Excerpt:
· · ·

We also wish to investigate effect of the unbiasedness constraint (18) on the OFIR-EU estimate, compare errors in different kinds of FIR filters, and analyze the trade-off between the OFIR-EU filter derived in this paper, UFIR filter [33], OFIR filter [34], and KF under the diverse operation conditions.

3 OFIR-EU filter

In the derivation of the OFIR-EU filter, the following lemma will be used.

Lemma 1.

· · ·

Dataset excerpts:
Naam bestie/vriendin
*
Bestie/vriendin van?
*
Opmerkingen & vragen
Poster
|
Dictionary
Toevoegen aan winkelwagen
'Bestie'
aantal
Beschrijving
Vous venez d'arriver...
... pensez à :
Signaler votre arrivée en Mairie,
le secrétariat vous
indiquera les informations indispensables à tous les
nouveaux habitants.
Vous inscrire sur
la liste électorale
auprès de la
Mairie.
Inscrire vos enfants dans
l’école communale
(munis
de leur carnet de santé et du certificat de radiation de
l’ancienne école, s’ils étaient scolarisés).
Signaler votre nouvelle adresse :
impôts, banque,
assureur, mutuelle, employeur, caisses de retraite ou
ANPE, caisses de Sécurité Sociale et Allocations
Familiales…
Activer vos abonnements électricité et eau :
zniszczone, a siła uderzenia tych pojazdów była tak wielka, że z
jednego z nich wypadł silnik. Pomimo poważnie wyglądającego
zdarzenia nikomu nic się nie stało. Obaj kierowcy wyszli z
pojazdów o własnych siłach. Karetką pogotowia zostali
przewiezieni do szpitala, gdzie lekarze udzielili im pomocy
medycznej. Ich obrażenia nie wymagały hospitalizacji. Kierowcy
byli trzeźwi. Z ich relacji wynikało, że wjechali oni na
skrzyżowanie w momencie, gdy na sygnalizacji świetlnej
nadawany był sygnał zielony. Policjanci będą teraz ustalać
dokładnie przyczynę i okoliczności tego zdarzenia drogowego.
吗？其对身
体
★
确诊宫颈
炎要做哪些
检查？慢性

· · ·

Work request 1: According to the OFIR-EU filter excerpt, the effect of which constraint on the OFIR-EU estimate is to be investigated?
Work request 2: Rewrite the OFIR-EU filter excerpt starting at "We also wish" and ending at "diverse operation conditions.", substituting "balance" for "trade-off".
The rows play no part in what follows here.

Task response 1: The unbiasedness constraint (18).

Task response 2:
We also wish to investigate effect of the unbiasedness constraint (18) on the OFIR-EU estimate, compare errors in different kinds of FIR filters, and analyze the balance between the OFIR-EU filter derived in this paper, UFIR filter [33], OFIR filter [34], and KF under the diverse operation conditions.